__Texte extrait__:

Le Festival d’Avignon n’a pas encore levé son rideau, mais déjà, dans l’air vibrant de juillet, un mot s’impose : ensemble. Non comme un slogan plaqué, mais comme une vibration souterraine qui irrigue la programmation, les gestes artistiques, et peut-être même notre besoin de faire récit commun.
Avignon 2025 : Ensemble, comme une évidence
À distance, depuis le calme feutré de mon bureau, je m’apprête à traverser ce festival avec mes sens tendus vers l’invisible. Car Avignon est un théâtre qui déborde de ses murs : ce sont des corps qui dansent pour traduire ce que les mots n’osent dire, des langues qui se croisent et se frottent, des spectateurs aux parcours dissonants qui s’assoient dans l’ombre d’une même cour pour écouter, vibrer, questionner. Pour m’aider, sur le terrain une équipe, Lucie, Noura, Enzo et puis Bello.
Avignon sous tension : avant l’orage, la chaleur
Cette année du 5 au 26 juillet 2025, les festivals In et Off se tiennent simultanément pour la première fois depuis 25 ans. Ce n’est un hasard, depuis sa nomination en 2022, Tiago Rodrigues a réussi à réenchanter Avignon tout en gardant une ligne artistiquement audacieuse et politiquement engagée.

__Essayez__:
Donnez la suite du texte ci-dessus sur le Festival d’Avignon 2025, en reprenant après sa dernière phrase.

__Lignes fournies__:

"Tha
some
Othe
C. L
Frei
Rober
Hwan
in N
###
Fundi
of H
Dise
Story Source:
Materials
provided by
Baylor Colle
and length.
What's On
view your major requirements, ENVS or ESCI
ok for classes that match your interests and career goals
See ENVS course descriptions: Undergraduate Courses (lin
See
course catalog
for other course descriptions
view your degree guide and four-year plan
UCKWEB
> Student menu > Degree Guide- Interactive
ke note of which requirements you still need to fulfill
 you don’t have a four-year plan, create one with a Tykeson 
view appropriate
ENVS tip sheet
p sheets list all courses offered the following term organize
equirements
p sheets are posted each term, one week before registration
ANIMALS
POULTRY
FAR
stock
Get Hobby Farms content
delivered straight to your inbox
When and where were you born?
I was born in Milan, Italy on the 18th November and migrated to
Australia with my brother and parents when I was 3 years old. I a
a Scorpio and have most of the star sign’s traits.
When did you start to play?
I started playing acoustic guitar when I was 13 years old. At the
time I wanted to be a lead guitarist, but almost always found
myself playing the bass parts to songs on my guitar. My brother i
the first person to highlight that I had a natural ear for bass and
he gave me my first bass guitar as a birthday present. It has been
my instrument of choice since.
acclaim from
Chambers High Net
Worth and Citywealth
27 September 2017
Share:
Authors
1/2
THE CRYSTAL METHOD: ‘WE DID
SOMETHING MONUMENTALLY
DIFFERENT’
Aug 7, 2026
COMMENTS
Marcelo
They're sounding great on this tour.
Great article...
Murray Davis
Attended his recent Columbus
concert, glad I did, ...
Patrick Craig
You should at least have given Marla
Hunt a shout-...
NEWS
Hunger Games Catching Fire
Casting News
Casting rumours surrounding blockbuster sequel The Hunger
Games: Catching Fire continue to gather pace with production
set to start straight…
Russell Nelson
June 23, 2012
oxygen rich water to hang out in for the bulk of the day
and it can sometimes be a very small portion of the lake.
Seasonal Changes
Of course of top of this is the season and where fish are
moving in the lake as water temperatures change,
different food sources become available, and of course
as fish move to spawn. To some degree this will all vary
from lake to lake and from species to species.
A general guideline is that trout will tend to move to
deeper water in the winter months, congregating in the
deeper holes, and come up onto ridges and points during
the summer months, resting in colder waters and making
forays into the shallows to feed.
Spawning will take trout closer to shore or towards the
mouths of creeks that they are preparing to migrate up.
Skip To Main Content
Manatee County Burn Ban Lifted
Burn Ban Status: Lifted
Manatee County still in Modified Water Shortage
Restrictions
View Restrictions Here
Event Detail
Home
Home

__Votre réponse__:
Les premiers panneaux sont accrochés, les tracts s’accumulent sous les essuie-glaces, les artistes répètent à voix basse dans les jardins discrets. Avignon bruisse déjà, mais c’est encore un murmure. Un technicien monte une structure en plein soleil, un gamin joue à faire voler un programme plié comme un avion. Tout est là, presque visible.
Une plongée dans l’âme du Festival
Les clés du festival – Une mémoire vivante à la Maison Jean Vilar
En plein cœur d’Avignon, la Maison Jean Vilar accueille désormais une nouvelle installation permanente qui fera battre le cœur des amateurs de théâtre : Les clés du festival. Véritable capsule temporelle, cette exposition retrace l’évolution du Festival d’Avignon depuis ses débuts en 1947 jusqu’à aujourd’hui. Plus qu’une simple rétrospective, Les clés du festival se veut un lieu de transmission : aux jeunes générations, aux curieux, aux artistes en devenir. On y sent le lien entre mémoire et création, tradition et renouveau, qui fait toute l’identité du Festival d’Avignon.

Le thermomètre grimpe et l’imaginaire s’échauffe. À l’approche du 5 juillet, la ville d’Avignon semble retenir son souffle.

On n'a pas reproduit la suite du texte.